Наконец пронзительный звон в осьмой раз вполне уже заставил его проснуться. Вскочил Селифан с горячей лежанки, господа бога мимоходом помянул бормотаньем, почесался, прочухался, и слышит — трещит его головушка, больно трещит: опохмелья, значит, требует.

Пошел он, по утреннему обыкновению, босиком отворять ворота.

— Ты что, леший, не отпираешь? Инда кляча промерзла!

— Трещит, брат, тово…

— Шибко?

— Шибко… не приведи бог, то-ись…

— Зашибся, значит?

— Было дело, по малости…

— Опохмелиться надо…

— Это точно что…

— Пойдем?!

— Никак этого невозможно, потому — рано еще: в фартал надо сбегать в девять часов, панель тоже скребсти, дрова таскать… Опосля фарталу смахаю.

— Эвона, «фартал!»… Нешто, пущай трещит башка до тех-то пор?

— Пущай ее!!.

— Пройдет до девяти-то, буде тово хватишь!

— Никак нет, знаю я в себе эту ризолюцию: хуже, гляди, сделаешь; лучше, как ни на есть обождать; опосля хвачу.

— Ну, шут те дери! Орудуй сам по себе, коли так!

Селифан постоял-постоял, зевнул раз пяток на остром холодке — все-таки трещит окаянная. «Такая, значит, линия и такой предел, что ничего не поделаешь, окромя того, что опохмелиться человеку беспременно надо».
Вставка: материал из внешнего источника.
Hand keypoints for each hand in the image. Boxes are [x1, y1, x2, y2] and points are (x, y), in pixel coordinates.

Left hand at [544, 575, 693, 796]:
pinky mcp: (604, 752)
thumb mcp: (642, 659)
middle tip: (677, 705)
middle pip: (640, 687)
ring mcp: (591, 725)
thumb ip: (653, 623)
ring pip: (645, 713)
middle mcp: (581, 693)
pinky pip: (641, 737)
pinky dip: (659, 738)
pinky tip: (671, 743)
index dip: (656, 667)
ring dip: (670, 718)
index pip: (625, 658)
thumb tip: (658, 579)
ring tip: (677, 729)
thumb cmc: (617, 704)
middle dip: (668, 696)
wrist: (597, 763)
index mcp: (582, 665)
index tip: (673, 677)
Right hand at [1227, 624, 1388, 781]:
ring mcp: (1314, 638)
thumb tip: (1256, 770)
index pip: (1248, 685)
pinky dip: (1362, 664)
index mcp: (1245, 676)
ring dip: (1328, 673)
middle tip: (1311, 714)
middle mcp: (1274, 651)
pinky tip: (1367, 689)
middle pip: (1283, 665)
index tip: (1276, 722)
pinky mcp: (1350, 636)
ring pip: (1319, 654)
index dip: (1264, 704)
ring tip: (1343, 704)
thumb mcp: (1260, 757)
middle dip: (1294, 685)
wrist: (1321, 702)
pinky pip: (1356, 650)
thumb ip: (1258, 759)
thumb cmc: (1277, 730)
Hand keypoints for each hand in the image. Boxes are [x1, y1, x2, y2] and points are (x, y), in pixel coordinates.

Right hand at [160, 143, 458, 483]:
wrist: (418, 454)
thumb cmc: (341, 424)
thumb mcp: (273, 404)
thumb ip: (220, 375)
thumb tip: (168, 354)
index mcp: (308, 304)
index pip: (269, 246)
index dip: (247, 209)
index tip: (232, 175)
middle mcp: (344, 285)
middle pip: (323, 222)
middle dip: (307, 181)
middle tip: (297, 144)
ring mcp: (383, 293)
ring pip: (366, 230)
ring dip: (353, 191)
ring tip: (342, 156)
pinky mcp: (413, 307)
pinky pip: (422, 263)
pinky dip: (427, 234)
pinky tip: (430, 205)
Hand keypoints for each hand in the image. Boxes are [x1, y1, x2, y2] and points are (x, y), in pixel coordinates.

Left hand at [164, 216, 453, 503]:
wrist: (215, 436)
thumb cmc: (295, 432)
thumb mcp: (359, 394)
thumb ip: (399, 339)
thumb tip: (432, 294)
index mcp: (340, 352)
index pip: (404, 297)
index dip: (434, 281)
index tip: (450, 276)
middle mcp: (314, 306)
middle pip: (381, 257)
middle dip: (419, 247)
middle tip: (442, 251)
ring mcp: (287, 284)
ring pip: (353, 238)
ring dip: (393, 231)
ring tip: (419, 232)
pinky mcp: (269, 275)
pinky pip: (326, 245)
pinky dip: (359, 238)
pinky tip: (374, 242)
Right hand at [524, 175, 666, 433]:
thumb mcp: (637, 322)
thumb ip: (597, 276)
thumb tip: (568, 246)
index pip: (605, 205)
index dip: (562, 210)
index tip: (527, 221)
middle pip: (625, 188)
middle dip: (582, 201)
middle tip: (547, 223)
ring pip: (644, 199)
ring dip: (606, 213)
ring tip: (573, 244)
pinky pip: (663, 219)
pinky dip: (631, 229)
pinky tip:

На этом он и порешил сам с собою.

Справил, как быть надо, всю свою должность дворницкую: воды да дров по жильцам натаскал, лестницы кое-где для виду подмахнул, панель поскреб и в квартале совершил обычно-утреннее посещение с книгой да с отметками — а все-таки трещит, проклятая, ничуть не желает затихнуть и похмельную чарку настойчиво требует: просто — моченьки нету, хоть ложись да помирай на месте.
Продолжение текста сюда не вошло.